Supplied data:

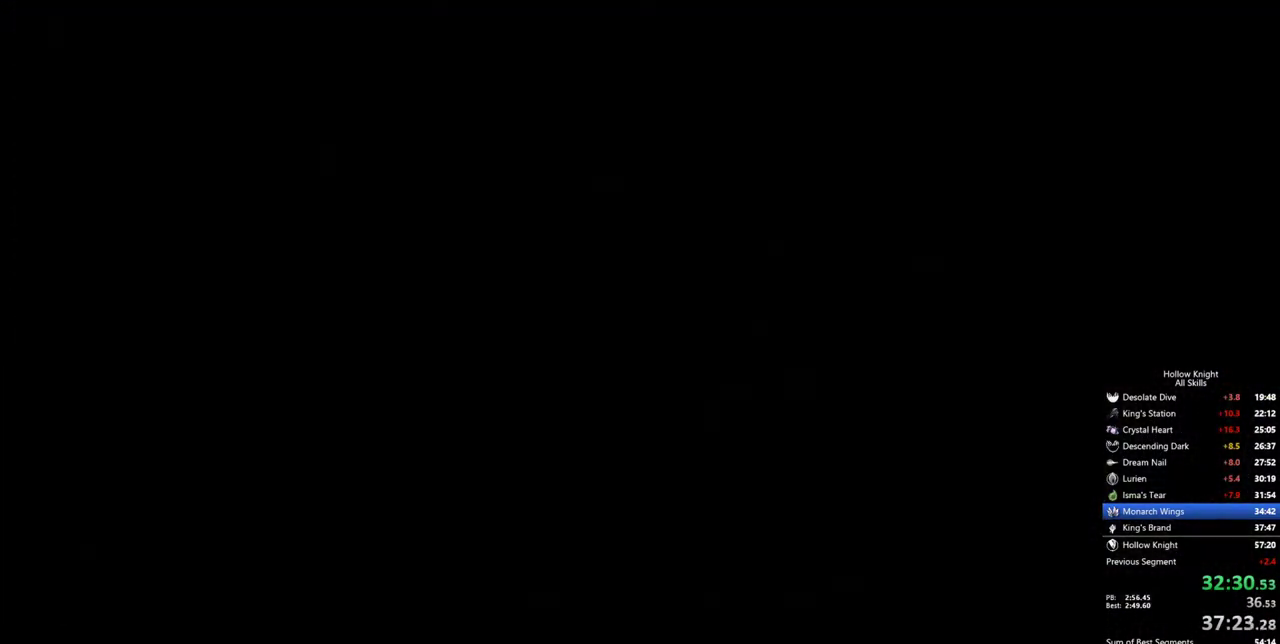
{"keys": ["left"], "events": []}
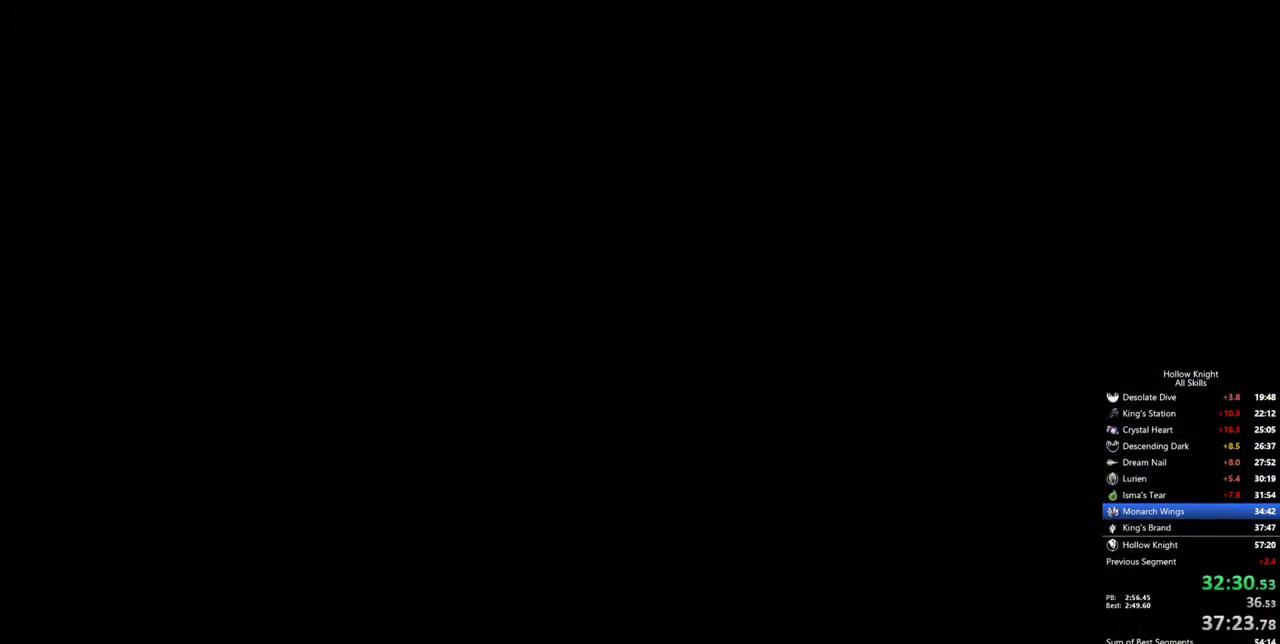
{"keys": ["left"], "events": []}
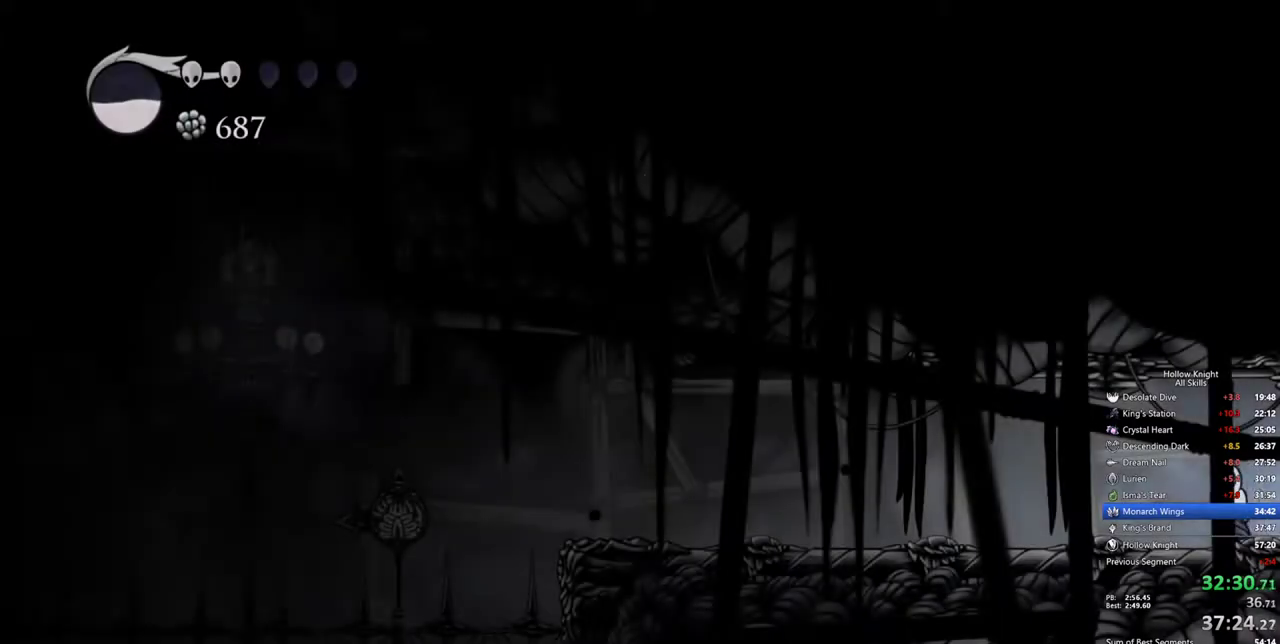
{"keys": ["dash", "left"], "events": [[134, "dash", "down"], [234, "dash", "up"], [417, "dash", "down"]]}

Your assignment: When you write out the material, keep every line exact and leave out each picture.

Answer area:
{"keys": ["left"], "events": []}
{"keys": ["left"], "events": []}
{"keys": ["dash", "left"], "events": [[134, "dash", "down"], [234, "dash", "up"], [417, "dash", "down"]]}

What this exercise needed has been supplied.